— YOUR INSTRUCTIONS —
Output the listing below exactly, minus its images.

** Opening PROVIDED RECORDS block **

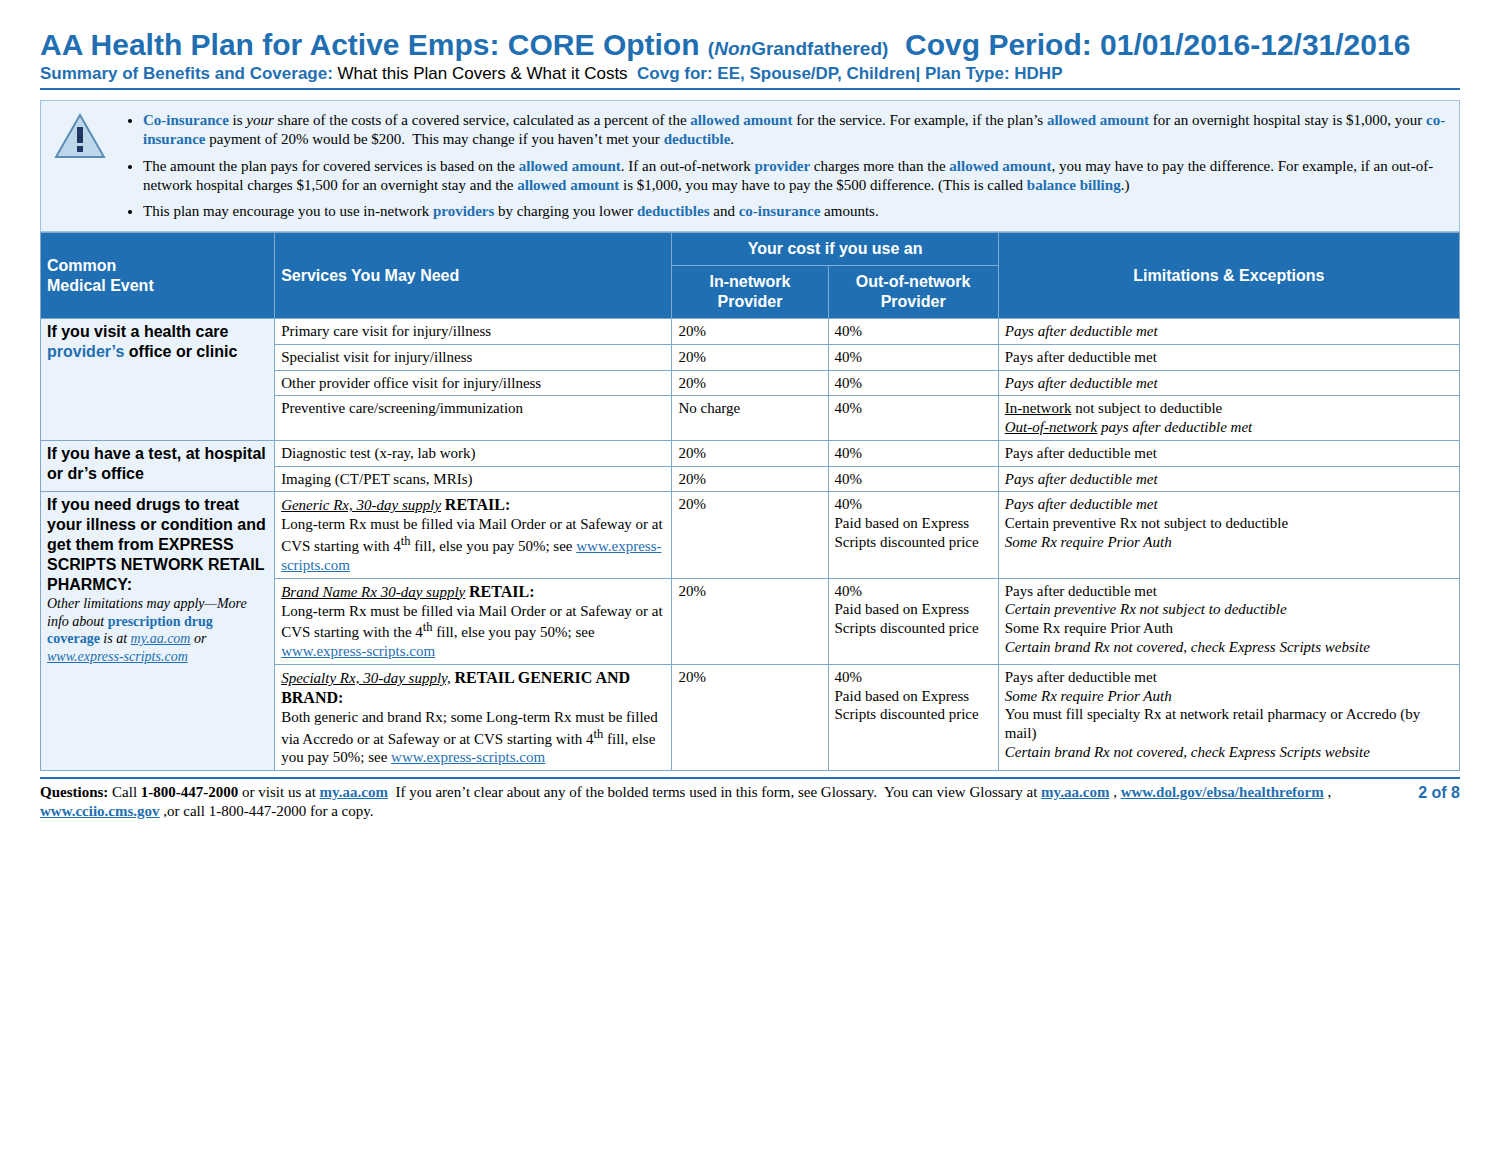AA Health Plan for Active Emps: CORE Option (Non Grandfathered) Covg Period: 01/01/2016-12/31/2016
Summary of Benefits and Coverage: What this Plan Covers & What it Costs Covg for: EE, Spouse/DP, Children| Plan Type: HDHP
Co-insurance is your share of the costs of a covered service, calculated as a percent of the allowed amount for the service. For example, if the plan’s allowed amount for an overnight hospital stay is $1,000, your co-insurance payment of 20% would be $200. This may change if you haven’t met your deductible.
The amount the plan pays for covered services is based on the allowed amount. If an out-of-network provider charges more than the allowed amount, you may have to pay the difference. For example, if an out-of-network hospital charges $1,500 for an overnight stay and the allowed amount is $1,000, you may have to pay the $500 difference. (This is called balance billing.)
This plan may encourage you to use in-network providers by charging you lower deductibles and co-insurance amounts.
| Common Medical Event | Services You May Need | Your cost if you use an | Limitations & Exceptions |
| --- | --- | --- | --- |
| In-network Provider | Out-of-network Provider |
| If you visit a health care provider’s office or clinic | Primary care visit for injury/illness | 20% | 40% | Pays after deductible met |
| Specialist visit for injury/illness | 20% | 40% | Pays after deductible met |
| Other provider office visit for injury/illness | 20% | 40% | Pays after deductible met |
| Preventive care/screening/immunization | No charge | 40% | In-network not subject to deductible Out-of-network pays after deductible met |
| If you have a test, at hospital or dr’s office | Diagnostic test (x-ray, lab work) | 20% | 40% | Pays after deductible met |
| Imaging (CT/PET scans, MRIs) | 20% | 40% | Pays after deductible met |
| If you need drugs to treat your illness or condition and get them from EXPRESS SCRIPTS NETWORK RETAIL PHARMCY: Other limitations may apply —More info about prescription drug coverage is at my.aa.com or www.express-scripts.com | Generic Rx, 30-day supply RETAIL: Long-term Rx must be filled via Mail Order or at Safeway or at CVS starting with 4 th fill, else you pay 50%; see www.express-scripts.com | 20% | 40% Paid based on Express Scripts discounted price | Pays after deductible met Certain preventive Rx not subject to deductible Some Rx require Prior Auth |
| Brand Name Rx 30-day supply RETAIL: Long-term Rx must be filled via Mail Order or at Safeway or at CVS starting with the 4 th fill, else you pay 50%; see www.express-scripts.com | 20% | 40% Paid based on Express Scripts discounted price | Pays after deductible met Certain preventive Rx not subject to deductible Some Rx require Prior Auth Certain brand Rx not covered, check Express Scripts website |
| Specialty Rx, 30-day supply, RETAIL GENERIC AND BRAND: Both generic and brand Rx; some Long-term Rx must be filled via Accredo or at Safeway or at CVS starting with 4 th fill, else you pay 50%; see www.express-scripts.com | 20% | 40% Paid based on Express Scripts discounted price | Pays after deductible met Some Rx require Prior Auth You must fill specialty Rx at network retail pharmacy or Accredo (by mail) Certain brand Rx not covered, check Express Scripts website |
2 of 8 Questions: Call 1-800-447-2000 or visit us at my.aa.com If you aren’t clear about any of the bolded terms used in this form, see Glossary. You can view Glossary at my.aa.com , www.dol.gov/ebsa/healthreform , www.cciio.cms.gov ,or call 1-800-447-2000 for a copy.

** Closing PROVIDED RECORDS block **

— RESPONSE TO THIS EXERCISE —
AA Health Plan for Active Emps: CORE Option (Non Grandfathered) Covg Period: 01/01/2016-12/31/2016
Summary of Benefits and Coverage: What this Plan Covers & What it Costs Covg for: EE, Spouse/DP, Children| Plan Type: HDHP
Co-insurance is your share of the costs of a covered service, calculated as a percent of the allowed amount for the service. For example, if the plan’s allowed amount for an overnight hospital stay is $1,000, your co-insurance payment of 20% would be $200. This may change if you haven’t met your deductible.
The amount the plan pays for covered services is based on the allowed amount. If an out-of-network provider charges more than the allowed amount, you may have to pay the difference. For example, if an out-of-network hospital charges $1,500 for an overnight stay and the allowed amount is $1,000, you may have to pay the $500 difference. (This is called balance billing.)
This plan may encourage you to use in-network providers by charging you lower deductibles and co-insurance amounts.
| Common Medical Event | Services You May Need | Your cost if you use an | Limitations & Exceptions |
| --- | --- | --- | --- |
| In-network Provider | Out-of-network Provider |
| If you visit a health care provider’s office or clinic | Primary care visit for injury/illness | 20% | 40% | Pays after deductible met |
| Specialist visit for injury/illness | 20% | 40% | Pays after deductible met |
| Other provider office visit for injury/illness | 20% | 40% | Pays after deductible met |
| Preventive care/screening/immunization | No charge | 40% | In-network not subject to deductible Out-of-network pays after deductible met |
| If you have a test, at hospital or dr’s office | Diagnostic test (x-ray, lab work) | 20% | 40% | Pays after deductible met |
| Imaging (CT/PET scans, MRIs) | 20% | 40% | Pays after deductible met |
| If you need drugs to treat your illness or condition and get them from EXPRESS SCRIPTS NETWORK RETAIL PHARMCY: Other limitations may apply —More info about prescription drug coverage is at my.aa.com or www.express-scripts.com | Generic Rx, 30-day supply RETAIL: Long-term Rx must be filled via Mail Order or at Safeway or at CVS starting with 4 th fill, else you pay 50%; see www.express-scripts.com | 20% | 40% Paid based on Express Scripts discounted price | Pays after deductible met Certain preventive Rx not subject to deductible Some Rx require Prior Auth |
| Brand Name Rx 30-day supply RETAIL: Long-term Rx must be filled via Mail Order or at Safeway or at CVS starting with the 4 th fill, else you pay 50%; see www.express-scripts.com | 20% | 40% Paid based on Express Scripts discounted price | Pays after deductible met Certain preventive Rx not subject to deductible Some Rx require Prior Auth Certain brand Rx not covered, check Express Scripts website |
| Specialty Rx, 30-day supply, RETAIL GENERIC AND BRAND: Both generic and brand Rx; some Long-term Rx must be filled via Accredo or at Safeway or at CVS starting with 4 th fill, else you pay 50%; see www.express-scripts.com | 20% | 40% Paid based on Express Scripts discounted price | Pays after deductible met Some Rx require Prior Auth You must fill specialty Rx at network retail pharmacy or Accredo (by mail) Certain brand Rx not covered, check Express Scripts website |
2 of 8 Questions: Call 1-800-447-2000 or visit us at my.aa.com If you aren’t clear about any of the bolded terms used in this form, see Glossary. You can view Glossary at my.aa.com , www.dol.gov/ebsa/healthreform , www.cciio.cms.gov ,or call 1-800-447-2000 for a copy.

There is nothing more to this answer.